**Work request 1:**
Transcribe the passage of the PowerShell regex thread from "0..127 | foreach" up to and including "the capital I.".

Start of Excerpted text

I was looking for a regex to match non-ascii characters (not within 0-127), and found an expression here: https://docs.microsoft.com/en-us/dotnet/standard/base-types/character-classes-in-regular-expressions . But weirdly capital and small letter 'i' match as non-ascii. "\P" means "not".
'i' -match '\P{IsBasicLatin}'
'I' -match '\P{IsBasicLatin}'
False
False
True
True
No other ascii character matches.
0..127 | foreach { if ([char]$_ -match '\P{IsBasicLatin}') { [char]$_ } }
I
i
A workaround is to use -cmatch:
'i' -cmatch '\P{IsBasicLatin}'
False
Ah, 'i' matches some some Turkish character (0x130) without case sensitivity. There's a little dot over the capital I.
'i' -match 'İ'
True
Also, Kelvin K matches as ascii when case is ignored:
[char]0x212a | select-string '\p{IsBasicLatin}'
K
Name Value
---- -----
PSVersion 7.0.0
PSEdition Core
GitCommitId 7.0.0
OS Microsoft Windows 10.0.14393
Platform Win32NT
PSCompatibleVersions {1.0, 2.0, 3.0, 4.0…}
PSRemotingProtocolVersion 2.3
SerializationVersion 1.1.0.1
WSManStackVersion 3.0
This will be dependent on system culture settings and whether you use case sensitive or insensitive matching. Also, any perceived or actual discrepancies there are entirely down to how the regex processor in .NET Core is handling it. While we can document such discrepancies, we cannot fix them here; if we need them fixed or there are corrections to be made, we'll need to file issues in the https://github.com/dotnet/runtime repo. 🙂
The culture is irrelevant. My culture is en-US, and somehow the Turkish İ gets conflated with small i and capital I when case is ignored. I'm not sure what culture the kelvin sign K is. I posted a little about it on stackoverflow: https://stackoverflow.com/questions/30805741/match-high-ascii-characters-but-not-the-letter-i/60590324#60590324
Stack OverflowI'm trying to match all high ASCII and special utf-8 characters using powershell: gc $file -readcount 0 | select-string -allmatches -pattern "[\x80-\uffff]" which should find all the characters I...
It's funny how this kind of thing happens even outside .net. Maybe I should make a ticket with the unicode consortium.
echo i | findstr /i İ
i

End of Excerpted text
Start of Information supplied

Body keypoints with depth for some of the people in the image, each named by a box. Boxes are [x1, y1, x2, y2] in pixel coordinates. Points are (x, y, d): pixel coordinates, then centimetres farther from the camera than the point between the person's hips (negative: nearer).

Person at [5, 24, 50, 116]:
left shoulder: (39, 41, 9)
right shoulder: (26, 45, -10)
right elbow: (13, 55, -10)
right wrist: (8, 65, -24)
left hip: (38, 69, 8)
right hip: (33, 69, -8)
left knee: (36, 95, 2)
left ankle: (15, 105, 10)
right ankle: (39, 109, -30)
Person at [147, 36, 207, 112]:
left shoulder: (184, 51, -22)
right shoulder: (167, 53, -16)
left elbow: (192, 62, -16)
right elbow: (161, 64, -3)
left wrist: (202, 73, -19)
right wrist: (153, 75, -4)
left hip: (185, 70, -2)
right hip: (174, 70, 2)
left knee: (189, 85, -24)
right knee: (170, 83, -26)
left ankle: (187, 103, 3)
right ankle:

End of Information supplied

**Work request 2:**
Repeat word for word the lines in the rows from the line with "left ankle: (15, 105, 10)" up to and including the line with "right hip: (174, 70, 2)".

**Worked solution 1:**
0..127 | foreach { if ([char]$_ -match '\P{IsBasicLatin}') { [char]$_ } }
I
i
A workaround is to use -cmatch:
'i' -cmatch '\P{IsBasicLatin}'
False
Ah, 'i' matches some some Turkish character (0x130) without case sensitivity. There's a little dot over the capital I.

**Worked solution 2:**
left ankle: (15, 105, 10)
right ankle: (39, 109, -30)
Person at [147, 36, 207, 112]:
left shoulder: (184, 51, -22)
right shoulder: (167, 53, -16)
left elbow: (192, 62, -16)
right elbow: (161, 64, -3)
left wrist: (202, 73, -19)
right wrist: (153, 75, -4)
left hip: (185, 70, -2)
right hip: (174, 70, 2)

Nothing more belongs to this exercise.